El discurso de Obama en la convención demócrata fue, en sí mismo, diferente a las parrafadas y balbuceos a las que recurren líderes actuales como Donald Trump, Nayib Bukele, Jair Bolsonaro o el mismo AMLO. En las narrativas de estos últimos hay mucho de megalomanía, de interés particular, de «fake news» y, al final, de superficialidad.

Y, de nuevo, no fue la palabra lo que hizo del discurso de Obama algo relevante; fue la calidad política del expresidente.

Obama cometió muchos errores durante su administración. Para el caso de los latinos en Estados Unidos, por ejemplo, llevó al extremo el cálculo político de endurecer la expulsión de indocumentados para beneficiar a migrantes jóvenes; en el camino destruyó los sueños de muchas familias para beneficiar a otras. Y, a veces, fue demasiado cauteloso, incluso timorato, para llevar adelante sus políticas.

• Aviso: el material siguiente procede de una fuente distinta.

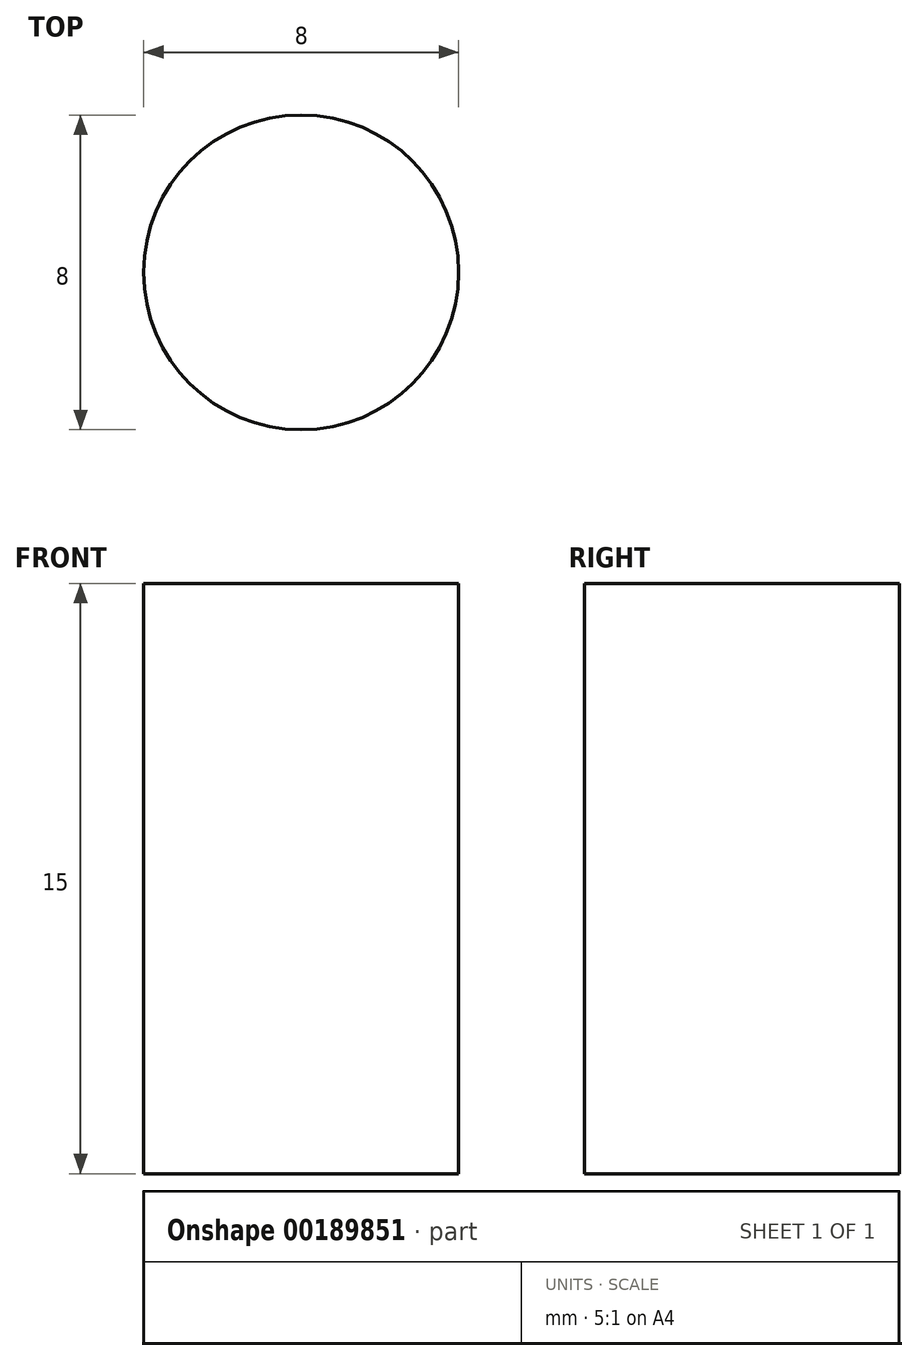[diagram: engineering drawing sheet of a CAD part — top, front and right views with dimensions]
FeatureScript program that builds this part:
annotation { "Feature Type Name" : "Feature", "Feature Type Description" : "" }
export const myFeature = defineFeature(function(context is Context, id is Id, definition is map)
    precondition{}
    {
        {
            var Q0;
            Q0=qCreatedBy(makeId("Top.planeOp"),FACE);
            var sketch = newSketch(context, id + "F0", { "sketchPlane" : qUnion([Q0])});
            skCircle(sketch, "E0", {"center": v(0, 0) * mm, "radius": 4 * mm});
            skSolve(sketch);
        }
        {
            var Q0;
            Q0=makeQuery(id+"F0.imprint","IMPRINT",FACE,{"disambiguationData":[TD([[makeQuery(id+"F0.imprint","IMPRINT",EDGE,{"derivedFrom":sQuery(id+"F0.wireOp",EDGE,"E0")}),1.0]])]});
            extrude(context, id + "F1", {"entities" : qUnion([Q0]), "depth" : 15 * mm});
        }
    });
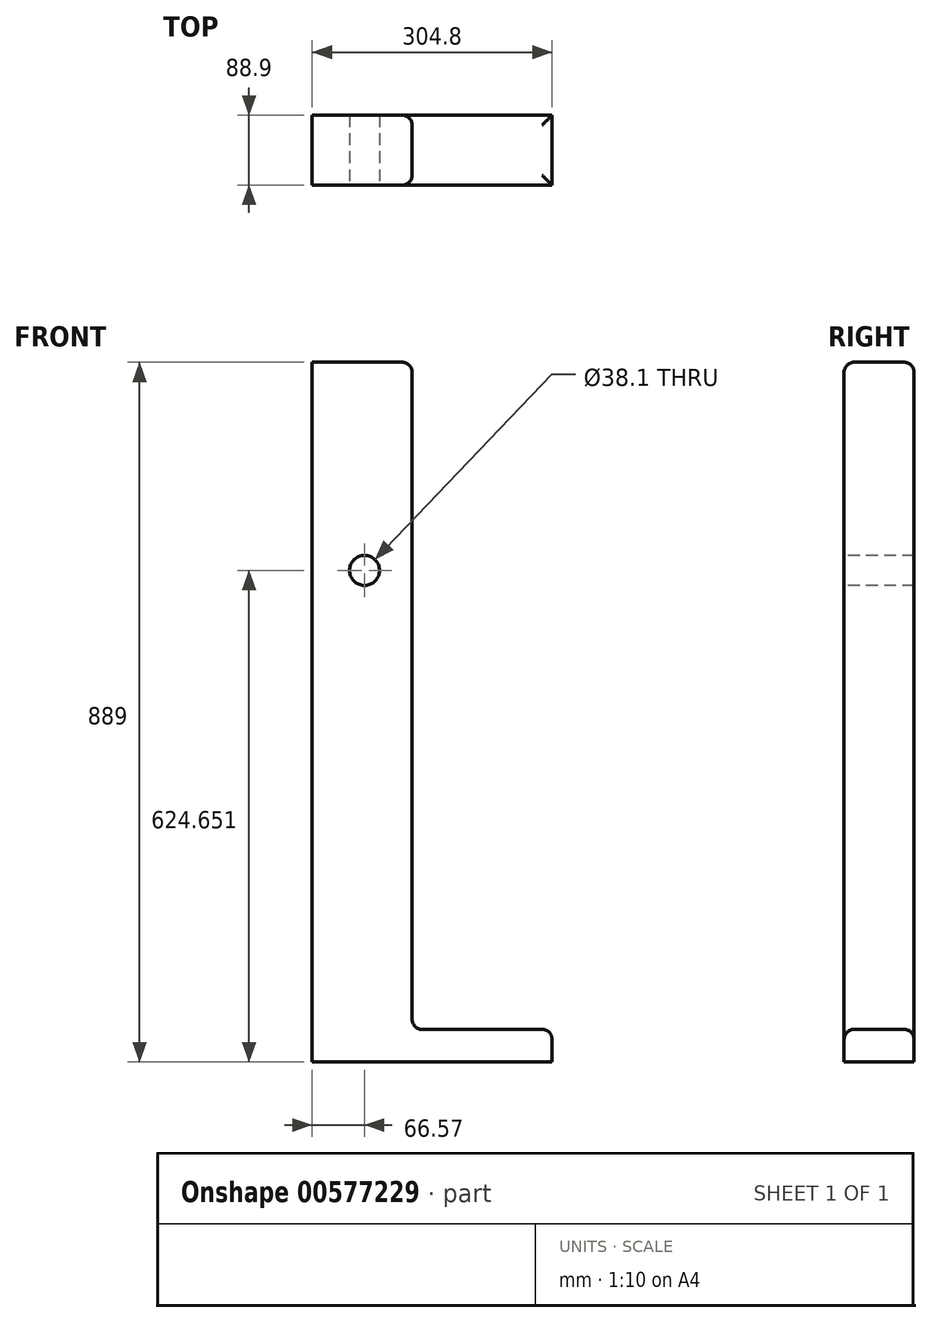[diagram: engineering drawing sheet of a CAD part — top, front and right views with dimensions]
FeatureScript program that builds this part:
annotation { "Feature Type Name" : "Feature", "Feature Type Description" : "" }
export const myFeature = defineFeature(function(context is Context, id is Id, definition is map)
    precondition{}
    {
        {
            var Q0;
            Q0=qCreatedBy(makeId("Top.planeOp"),FACE);
            var sketch = newSketch(context, id + "F0", { "sketchPlane" : qUnion([Q0])});
            skLineSegment(sketch, "E0.bottom", {"start": v(-66.57, 55.47) * mm, "end": v(60.43, 55.47) * mm});
            skLineSegment(sketch, "E0.top", {"start": v(-66.57, -33.43) * mm, "end": v(60.43, -33.43) * mm});
            skLineSegment(sketch, "E0.left", {"start": v(-66.57, 55.47) * mm, "end": v(-66.57, -33.43) * mm});
            skLineSegment(sketch, "E0.right", {"start": v(60.43, 55.47) * mm, "end": v(60.43, -33.43) * mm});
            skSolve(sketch);
        }
        {
            var Q0;
            Q0=makeQuery(id+"F0.imprint","IMPRINT",FACE,{"disambiguationData":[TD([[makeQuery(id+"F0.imprint","IMPRINT",EDGE,{"derivedFrom":sQuery(id+"F0.wireOp",EDGE,"E0.bottom")}),-1.0]])]});
            extrude(context, id + "F1", {"entities" : qUnion([Q0]), "depth" : 889 * mm, "offsetDistance" : 25.4 * mm});
        }
        {
            var Q0;
            Q0=makeQuery(id+"F1.opExtrude","SWEPT_FACE",FACE,{"disambiguationData":[OSD([sQuery(id+"F0.wireOp",EDGE,"E0.right")])]});
            var sketch = newSketch(context, id + "F2", { "sketchPlane" : qUnion([Q0])});
            skLineSegment(sketch, "E1.bottom", {"start": v(-33.43, 0) * mm, "end": v(55.47, 0) * mm});
            skLineSegment(sketch, "E1.top", {"start": v(-33.43, 41.55) * mm, "end": v(55.47, 41.55) * mm});
            skLineSegment(sketch, "E1.left", {"start": v(-33.43, 0) * mm, "end": v(-33.43, 41.55) * mm});
            skLineSegment(sketch, "E1.right", {"start": v(55.47, 0) * mm, "end": v(55.47, 41.55) * mm});
            skSolve(sketch);
        }
        {
            var Q0;
            Q0 = qSketchRegion(id + "F2", true);
            extrude(context, id + "F3", {"entities" : qUnion([Q0]), "operationType" : NewBodyOperationType.ADD, "depth" : 177.8 * mm, "offsetDistance" : 25.4 * mm});
        }
        {
            var Q0;
            Q0=makeQuery(id+"F1.opExtrude","CAP_EDGE",EDGE,{"disambiguationData":[OSD([sQuery(id+"F0.wireOp",EDGE,"E0.bottom")])],"isStart":false});
            fillet(context, id + "F4", {"entities" : qUnion([Q0]), "radius" : 12.7 * mm, "tangentPropagation" : true, "allowEdgeOverflow" : false});
        }
        {
            var Q0;
            Q0=makeQuery(id+"F3.boolean.opBoolean","MERGE",FACE,{"derivedFrom":[makeQuery(id+"F1.opExtrude","SWEPT_FACE",FACE,{"disambiguationData":[OSD([sQuery(id+"F0.wireOp",EDGE,"E0.top")])]}),makeQuery(id+"F3.opExtrude","SWEPT_FACE",FACE,{"disambiguationData":[OSD([sQuery(id+"F2.wireOp",EDGE,"E1.left")])]})]});
            var sketch = newSketch(context, id + "F5", { "sketchPlane" : qUnion([Q0])});
            skCircle(sketch, "E2", {"center": v(0, 624.65) * mm, "radius": 19.05 * mm});
            skSolve(sketch);
        }
        {
            var Q0;
            Q0 = qSketchRegion(id + "F5", true);
            extrude(context, id + "F6", {"entities" : qUnion([Q0]), "operationType" : NewBodyOperationType.REMOVE, "oppositeDirection" : true, "depth" : 127 * mm, "offsetDistance" : 25.4 * mm});
        }
        {
            var Q0;
            Q0=makeQuery(id+"F1.opExtrude","CAP_EDGE",EDGE,{"disambiguationData":[OSD([sQuery(id+"F0.wireOp",EDGE,"E0.top")])],"isStart":false});
            var Q1;
            Q1=makeQuery(id+"F1.opExtrude","SWEPT_EDGE",EDGE,{"disambiguationData":[OSD([sQuery(id+"F0.wireOp",EDGE,"E0.top"),sQuery(id+"F0.wireOp",EDGE,"E0.right")])]});
            var Q2;
            Q2=makeQuery(id+"F1.opExtrude","SWEPT_EDGE",EDGE,{"disambiguationData":[OSD([sQuery(id+"F0.wireOp",EDGE,"E0.bottom"),sQuery(id+"F0.wireOp",EDGE,"E0.right")])]});
            var Q3;
            Q3=makeQuery(id+"F3.opExtrude","SWEPT_FACE",FACE,{"disambiguationData":[OSD([sQuery(id+"F2.wireOp",EDGE,"E1.top")])]});
            fillet(context, id + "F7", {"entities" : qUnion([Q0, Q1, Q2, Q3]), "radius" : 12.7 * mm, "tangentPropagation" : true, "allowEdgeOverflow" : false});
        }
    });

Lo que nunca hizo Obama fue hacer de sí mismo el principio y fin de su presidencia. Tampoco hizo de la mentira sistemática, patológica, el hilo conductor de su narrativa política. Y nunca acudió al músculo del Estado para intentar aniquilar a adversarios políticos. Obama fue, en ese sentido, un ejecutor impecable de la altura que se espera de un presidente.

Veo a mi alrededor y no me queda más que lamentar la pérdida de esa dignidad en los despachos presidenciales de Washington a San Salvador.